Другим моментом, подталкивающим Россию к манипуляциям с ближневосточными конфликтами, является нарастающая нацеленность ее политики на противодействие политике США, что связано в первую очередь с опасной мутацией гражданской войны в Донбассе. Попытки Вашингтона комбинировать жесткое сдерживание России на европейском театре с ограниченным сотрудничеством на других стратегических направлениях, в первую очередь на Ближнем Востоке, выглядят логично с точки зрения прагматизма.
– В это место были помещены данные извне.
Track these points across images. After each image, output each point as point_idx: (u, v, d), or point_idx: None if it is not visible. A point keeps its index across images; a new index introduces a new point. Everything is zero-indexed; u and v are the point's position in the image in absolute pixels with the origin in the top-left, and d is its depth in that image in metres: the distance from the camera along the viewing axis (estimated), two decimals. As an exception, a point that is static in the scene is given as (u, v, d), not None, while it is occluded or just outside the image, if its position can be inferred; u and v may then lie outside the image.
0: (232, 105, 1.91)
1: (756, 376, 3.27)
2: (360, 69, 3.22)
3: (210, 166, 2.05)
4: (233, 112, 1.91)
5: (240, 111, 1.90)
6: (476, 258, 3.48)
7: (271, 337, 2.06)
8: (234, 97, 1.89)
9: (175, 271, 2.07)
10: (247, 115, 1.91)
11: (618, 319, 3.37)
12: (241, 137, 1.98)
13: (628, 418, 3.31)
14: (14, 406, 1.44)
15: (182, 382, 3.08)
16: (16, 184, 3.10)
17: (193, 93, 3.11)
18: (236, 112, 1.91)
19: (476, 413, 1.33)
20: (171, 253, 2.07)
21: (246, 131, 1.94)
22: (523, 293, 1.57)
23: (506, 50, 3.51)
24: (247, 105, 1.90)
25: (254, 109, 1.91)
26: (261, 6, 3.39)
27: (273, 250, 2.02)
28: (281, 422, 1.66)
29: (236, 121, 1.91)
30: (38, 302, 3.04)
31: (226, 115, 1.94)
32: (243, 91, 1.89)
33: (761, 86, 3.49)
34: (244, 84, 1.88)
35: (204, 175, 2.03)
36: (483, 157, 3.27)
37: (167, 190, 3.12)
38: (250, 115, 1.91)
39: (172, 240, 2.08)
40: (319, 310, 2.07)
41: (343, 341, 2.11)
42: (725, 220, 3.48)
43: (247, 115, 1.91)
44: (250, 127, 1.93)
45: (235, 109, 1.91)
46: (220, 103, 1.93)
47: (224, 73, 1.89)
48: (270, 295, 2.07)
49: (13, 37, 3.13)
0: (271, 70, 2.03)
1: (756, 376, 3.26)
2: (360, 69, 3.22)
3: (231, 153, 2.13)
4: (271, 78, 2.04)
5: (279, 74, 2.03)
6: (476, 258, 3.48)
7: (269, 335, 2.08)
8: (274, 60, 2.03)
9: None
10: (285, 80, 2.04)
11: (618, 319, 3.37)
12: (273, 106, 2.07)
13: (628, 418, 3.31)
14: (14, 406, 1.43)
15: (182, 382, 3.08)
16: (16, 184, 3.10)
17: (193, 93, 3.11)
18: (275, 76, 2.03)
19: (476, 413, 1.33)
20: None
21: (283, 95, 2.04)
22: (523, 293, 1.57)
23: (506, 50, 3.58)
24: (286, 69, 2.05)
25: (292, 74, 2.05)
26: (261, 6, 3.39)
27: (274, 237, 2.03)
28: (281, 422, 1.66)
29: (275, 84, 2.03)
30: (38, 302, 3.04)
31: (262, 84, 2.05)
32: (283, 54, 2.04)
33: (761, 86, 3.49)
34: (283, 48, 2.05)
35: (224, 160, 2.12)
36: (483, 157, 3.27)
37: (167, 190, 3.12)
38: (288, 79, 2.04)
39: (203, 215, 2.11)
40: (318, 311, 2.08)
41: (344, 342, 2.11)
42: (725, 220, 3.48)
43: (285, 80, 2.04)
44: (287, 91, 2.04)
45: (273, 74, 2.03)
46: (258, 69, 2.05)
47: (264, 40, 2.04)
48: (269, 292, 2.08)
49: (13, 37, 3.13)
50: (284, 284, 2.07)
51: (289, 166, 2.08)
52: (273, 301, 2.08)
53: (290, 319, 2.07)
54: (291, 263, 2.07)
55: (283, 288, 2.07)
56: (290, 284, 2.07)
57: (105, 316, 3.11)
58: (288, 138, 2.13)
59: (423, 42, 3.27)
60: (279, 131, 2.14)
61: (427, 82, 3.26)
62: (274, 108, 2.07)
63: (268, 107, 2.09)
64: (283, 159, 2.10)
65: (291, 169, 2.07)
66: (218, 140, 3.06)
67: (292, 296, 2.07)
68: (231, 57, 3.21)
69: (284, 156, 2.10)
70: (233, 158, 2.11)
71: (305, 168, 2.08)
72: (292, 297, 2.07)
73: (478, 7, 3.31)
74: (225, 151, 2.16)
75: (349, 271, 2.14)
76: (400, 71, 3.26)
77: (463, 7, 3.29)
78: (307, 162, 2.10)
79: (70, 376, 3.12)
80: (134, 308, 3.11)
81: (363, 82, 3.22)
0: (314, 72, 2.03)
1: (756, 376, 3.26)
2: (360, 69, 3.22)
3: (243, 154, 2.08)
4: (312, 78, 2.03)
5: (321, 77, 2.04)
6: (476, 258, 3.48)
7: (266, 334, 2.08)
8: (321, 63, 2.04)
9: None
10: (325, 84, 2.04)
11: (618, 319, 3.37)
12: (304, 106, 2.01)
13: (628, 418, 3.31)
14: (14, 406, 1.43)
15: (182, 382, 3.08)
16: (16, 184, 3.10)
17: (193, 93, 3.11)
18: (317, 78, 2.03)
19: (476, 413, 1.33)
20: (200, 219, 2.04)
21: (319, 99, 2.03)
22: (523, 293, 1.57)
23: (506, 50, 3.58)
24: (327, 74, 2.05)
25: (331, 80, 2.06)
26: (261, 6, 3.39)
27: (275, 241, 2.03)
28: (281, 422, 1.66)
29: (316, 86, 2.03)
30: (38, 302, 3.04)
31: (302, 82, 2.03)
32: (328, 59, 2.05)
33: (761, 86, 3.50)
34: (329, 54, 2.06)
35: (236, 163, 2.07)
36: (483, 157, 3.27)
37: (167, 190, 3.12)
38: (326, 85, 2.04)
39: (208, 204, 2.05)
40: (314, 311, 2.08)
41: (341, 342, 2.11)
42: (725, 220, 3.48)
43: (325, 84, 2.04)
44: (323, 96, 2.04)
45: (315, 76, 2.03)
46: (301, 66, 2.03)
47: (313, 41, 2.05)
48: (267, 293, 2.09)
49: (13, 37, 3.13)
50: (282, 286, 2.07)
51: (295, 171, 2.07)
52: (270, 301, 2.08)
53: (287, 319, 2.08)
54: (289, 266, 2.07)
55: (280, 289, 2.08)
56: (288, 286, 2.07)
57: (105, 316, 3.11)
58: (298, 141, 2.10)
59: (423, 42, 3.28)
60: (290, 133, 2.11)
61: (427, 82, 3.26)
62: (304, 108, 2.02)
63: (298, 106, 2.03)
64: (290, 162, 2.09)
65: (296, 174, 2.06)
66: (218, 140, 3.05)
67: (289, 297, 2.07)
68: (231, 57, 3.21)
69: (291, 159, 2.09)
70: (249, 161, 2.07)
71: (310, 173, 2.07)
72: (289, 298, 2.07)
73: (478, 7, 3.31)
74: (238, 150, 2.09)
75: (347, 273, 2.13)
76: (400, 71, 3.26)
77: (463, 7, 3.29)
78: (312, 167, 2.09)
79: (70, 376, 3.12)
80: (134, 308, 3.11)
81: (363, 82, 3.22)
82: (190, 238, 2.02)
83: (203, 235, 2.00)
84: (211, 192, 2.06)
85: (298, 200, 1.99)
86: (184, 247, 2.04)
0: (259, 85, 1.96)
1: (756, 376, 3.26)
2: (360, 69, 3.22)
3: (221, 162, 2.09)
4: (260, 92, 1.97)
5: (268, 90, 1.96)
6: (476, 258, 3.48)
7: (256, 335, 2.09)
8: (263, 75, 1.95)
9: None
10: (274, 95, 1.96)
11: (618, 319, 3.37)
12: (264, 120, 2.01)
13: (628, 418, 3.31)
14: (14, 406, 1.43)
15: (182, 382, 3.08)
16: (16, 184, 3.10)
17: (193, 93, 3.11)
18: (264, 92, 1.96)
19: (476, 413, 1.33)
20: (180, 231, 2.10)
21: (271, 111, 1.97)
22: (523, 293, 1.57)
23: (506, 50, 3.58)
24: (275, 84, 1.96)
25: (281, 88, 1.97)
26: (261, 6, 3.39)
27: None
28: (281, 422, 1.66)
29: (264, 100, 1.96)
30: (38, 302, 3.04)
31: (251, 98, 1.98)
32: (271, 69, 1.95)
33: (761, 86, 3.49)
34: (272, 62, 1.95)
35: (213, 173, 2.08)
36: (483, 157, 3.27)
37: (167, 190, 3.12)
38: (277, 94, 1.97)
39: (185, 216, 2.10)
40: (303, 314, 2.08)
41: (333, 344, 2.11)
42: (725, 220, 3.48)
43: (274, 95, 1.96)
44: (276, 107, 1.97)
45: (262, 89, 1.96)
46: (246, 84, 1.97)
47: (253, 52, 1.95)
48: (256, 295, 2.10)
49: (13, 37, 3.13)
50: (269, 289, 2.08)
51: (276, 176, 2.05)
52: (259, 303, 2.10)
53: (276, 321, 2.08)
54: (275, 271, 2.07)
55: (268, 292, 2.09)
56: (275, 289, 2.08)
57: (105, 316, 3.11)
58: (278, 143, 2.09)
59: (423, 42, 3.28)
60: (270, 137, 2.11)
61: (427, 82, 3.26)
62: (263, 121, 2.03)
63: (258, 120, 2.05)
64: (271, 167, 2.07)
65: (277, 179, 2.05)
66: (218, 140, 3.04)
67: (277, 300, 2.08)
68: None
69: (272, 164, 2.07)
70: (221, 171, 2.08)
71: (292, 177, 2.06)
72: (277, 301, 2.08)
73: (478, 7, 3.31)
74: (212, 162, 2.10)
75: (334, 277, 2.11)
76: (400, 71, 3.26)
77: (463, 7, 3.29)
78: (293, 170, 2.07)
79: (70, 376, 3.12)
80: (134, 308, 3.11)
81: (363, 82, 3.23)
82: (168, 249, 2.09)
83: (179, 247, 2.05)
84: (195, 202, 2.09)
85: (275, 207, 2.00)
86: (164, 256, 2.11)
В российской политике, однако, прагматические расчеты отступают перед эмоциональным анти-американизмом, так что любая возможность сорвать планы США становится все более ценной, даже если Москву тактично приглашают поучаствовать в реализации этих планов.
Главным сдерживающим фактором на пути попыток экспериментировать с ролью дестабилизатора является позиция Китая, который все больше зависит от поставок нефти из района Персидского залива, но не имеет возможности силового обеспечения своих интересов. Для Китая крайне непривычной оказывается ситуация, когда США, которые больше не зависят от импорта нефти, оказываются главным гарантом бесперебойных поставок. Российский анти-американизм оказывается для Пекина в этой ситуации крайне неуместным.
Китай занимал сугубо пассивную позицию на переговорах в Швейцарии по иранской ядерной программе, но отчетливо обозначил свою позицию в пользу достижения соглашения. Российские переговорщики тоже не внесли заметного вклада в продвижение процесса, но тот факт, что все ключевые развязки были найдены в двустороннем формате между госсекретарем США и министром иностранных дел Ирана, был для Москвы серьезным раздражителем. Китайская позиция, однако, лишила российскую сторону возможностей торпедировать выход на договоренности, и теперь снятие санкций откроет для Ирана перспективу быстрого наращивания (с помощью китайских инвестиций) добычи и экспорта нефти и газа, что будет серьезным ударом по планам Газпрома и Роснефти.
Потенциал нестабильности в районе Персидского залива остается высоким, и эскалация гражданской войны в Йемене остается прямой угрозой безопасности Саудовской Аравии – и трудным испытанием для Ирана, который не заинтересован в разжигании традиционной вражды между суннитами и шиитами, но и не может не оказать поддержки мятежникам-хуситам. Россия предприняла несколько непродуктивных маневров вокруг этого конфликта, но саудовский принц по всей видимости конкретно объяснил Путину нежелательность дальнейших манипуляций.
Новые вспышки переплетающихся гражданских войн на Ближнем Востоке можно прогнозировать, не боясь ошибиться, но возможности для России сыграть ключевую роль в тушении какой-либо из них может и не представиться, как бы ни хотелось Кремлю повторить сирийский успех. Для того, чтобы увидеть и не упустить свой шанс, необходимо работать с широким составом действующих лиц и нарабатывать запас доверия, а в российском руководстве, не только на высшем уровне, но и на нескольких уровнях ниже, интереса к такой работе ожидать не приходится. Играть на срыв попыток урегулирования и демонстрировать поддержку тем силам, которые бросают вызов США, проще – но едва ли России удастся добиться крупного успеха в такой роли.